The contract, obtained by The Associated Press under a Freedom of Information request, does not specify a timetable for making such a decision.
Hoeppner, who turns 60 in August, has undergone two brain surgeries since December 2005 and is on his third medical leave from the team. Still, he signed a two-year extension to his contract last December.
His latest absence began in mid-March and is the longest of the three. Hoeppner has not made a public appearance since late February at a NCAA luncheon in Indianapolis.
Athletic director Rick Greenspan recently expressed concern over Hoeppner's prolonged absence but declined repeated interview requests from The Associated Press.
The disability provision in Hoeppner's contract, which is similar to language in other coaches' contracts, allows the contract, which runs through June 2012, to be terminated for physical or mental disabilities.
University spokesman Larry MacIntyre said Thursday that Greenspan must initiate the process.

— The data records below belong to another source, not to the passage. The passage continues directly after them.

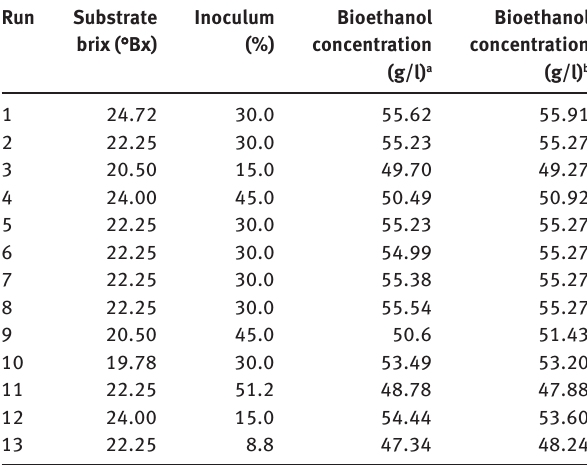
Table 2: Matrix of the CCD for bioethanol production using the SFO6 yeast.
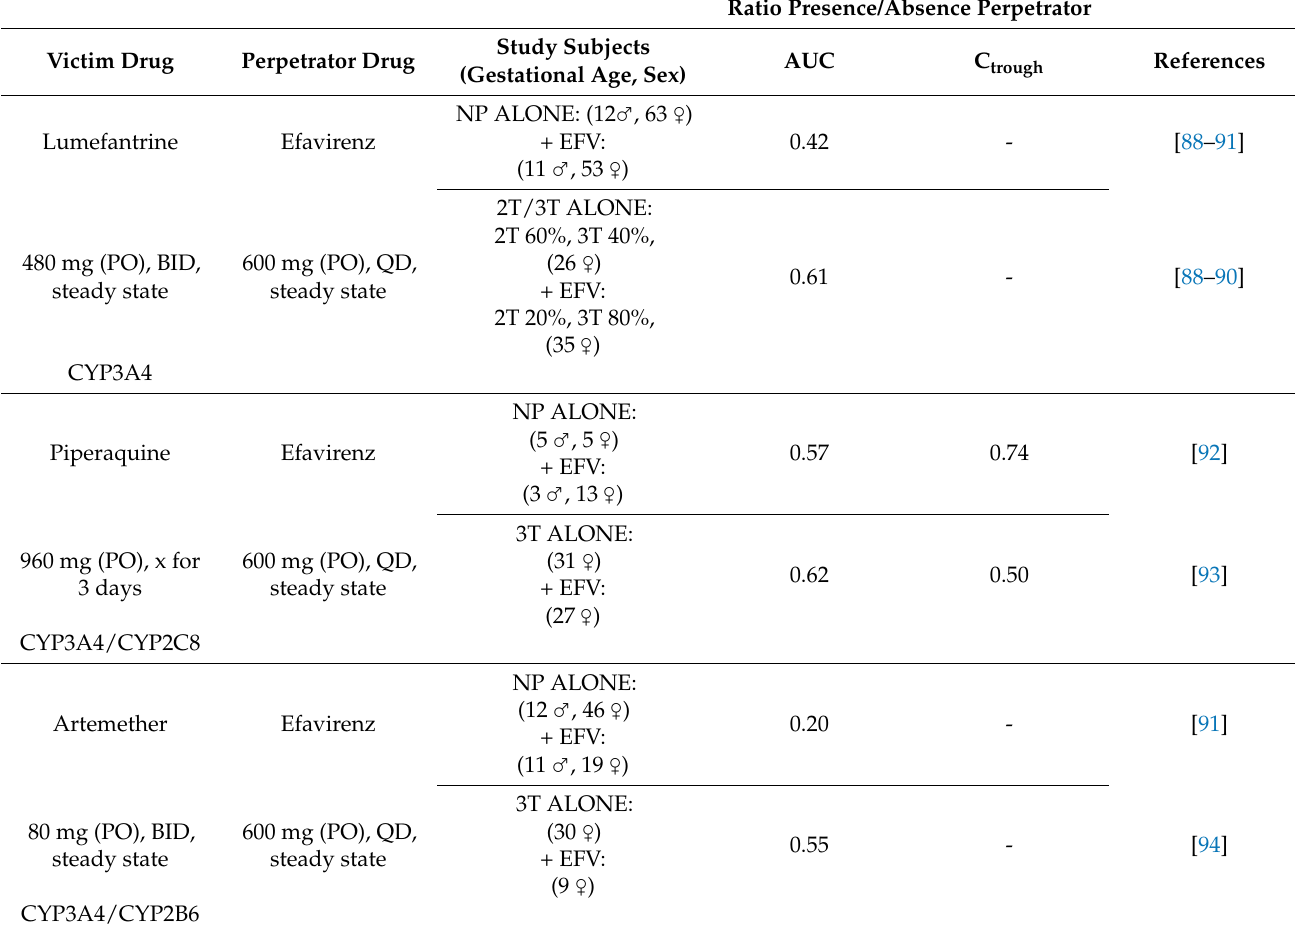
Legend: 2T, second trimester; 3T, third trimester; AUC, area under the curve; BID, twice a day; C trough trough concentration at steady state; EFV, efavirenz; NP, non-pregnant; PO, oral administration; QD, once a day. The mean and the geometric mean of the raw pharmacokinetic data were used to calculate the corresponding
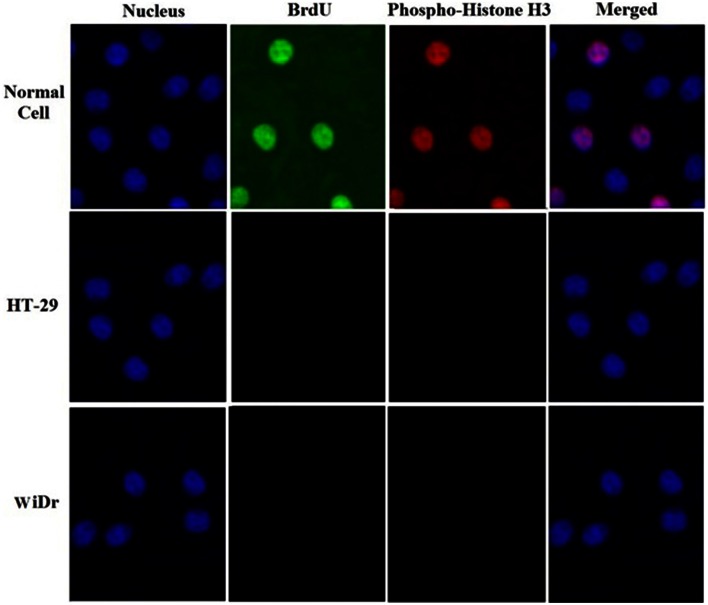
NTC arrests the cell cycle in the S/M phase. Cells were incubated with DMSO (control negative) and NTC (6.0 μM) for 24 h following collection and staining with BrdU and Phopho-Histone H3. Treatment with NTC revealed no significant changes in the BrdU and Phosho-Histone H3 fluorescence intensity which suggests that the cells have not been arrested at S/M phase.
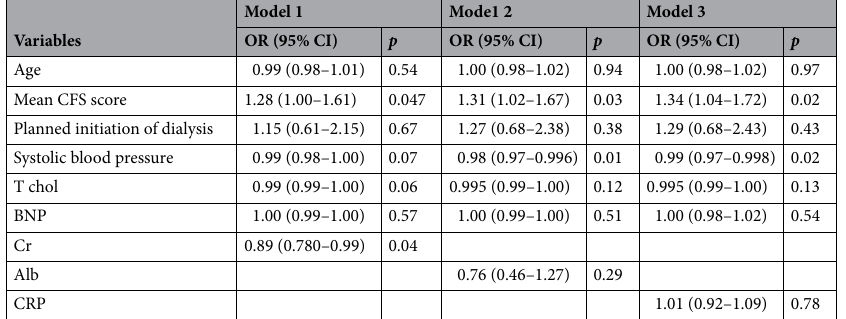
Table 4. Results from multivariate cox proportional hazards model for 2-year mortality or hospitalization.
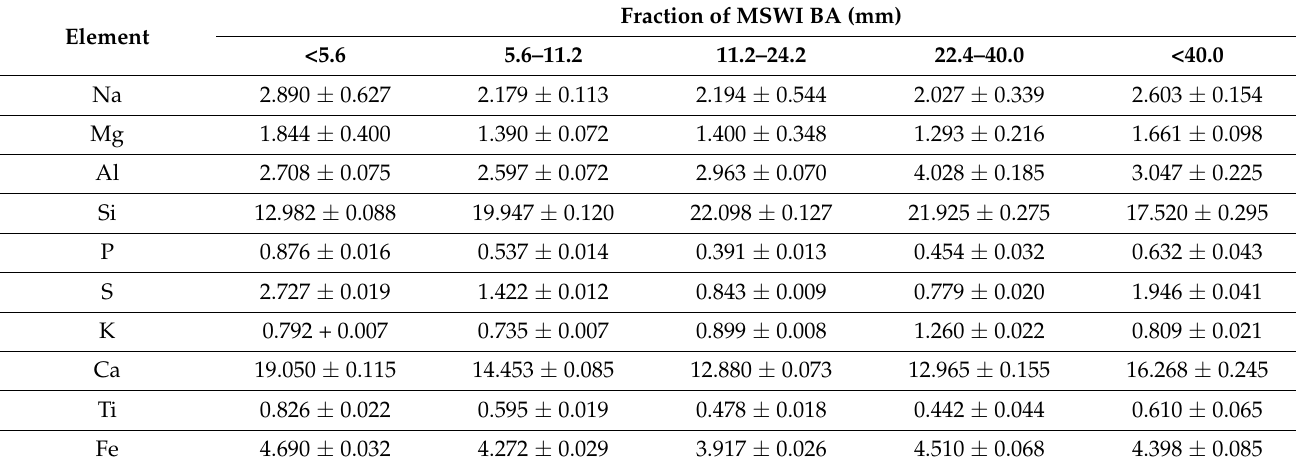
Table 1. Major elements of five different fractions of untreated MSWI bottom ash (wt %).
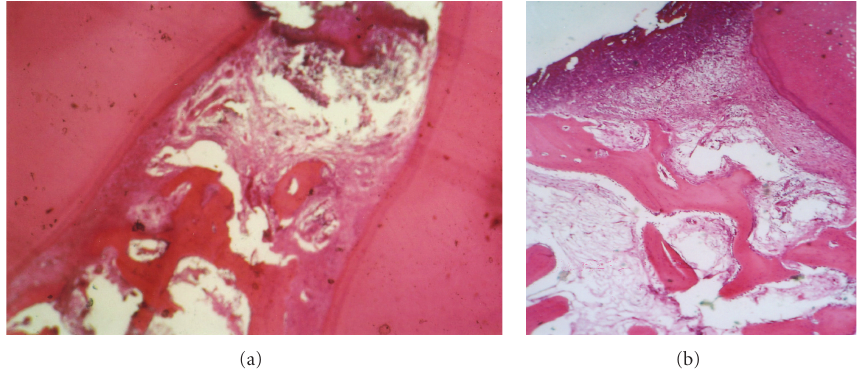
Figure 6: Periodontal tissue response in the dog following a 3- (a) or 8- (b) weeks application of TGF- β 1. Note the severity of inflammatory cell infiltration and the newly deposited cementum (magnification ×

"The employee reports to the athletic director, so it's in the hands of the athletic director," MacIntyre said. "That's where it remains until the athletic director decides what to do."
Both sides must agree on which doctor performs the exam. If they cannot agree, Dr. Vidya Kora, the president of the Indiana State Medical Association, would appoint one. The university president then must approve the doctor.
Kora said Wednesday he has not been contacted.
"The only discussion that's taken place that I've been involved in is that Terry Hoeppner plans on coaching this fall, but that was a while ago," outgoing trustees president Stephen Ferguson said. "Terry, as is his right, has kept all that information to himself."
Hoeppner receives a base salary of $250,000 and another $300,000 for his role in promotional activities, which the university has continued to pay in his absence. He also receives $50,000 annually in deferred compensation and has incentive bonuses based on the Hoosiers' on-field performance.
In early May, Hoeppner issued a statement through the university, saying he continued to receive medical treatment and remained "inspired to return to coaching when my health permits."
But there has been no indication of when he might return.
With fall practice just two months away, a big decision looms for Greenspan.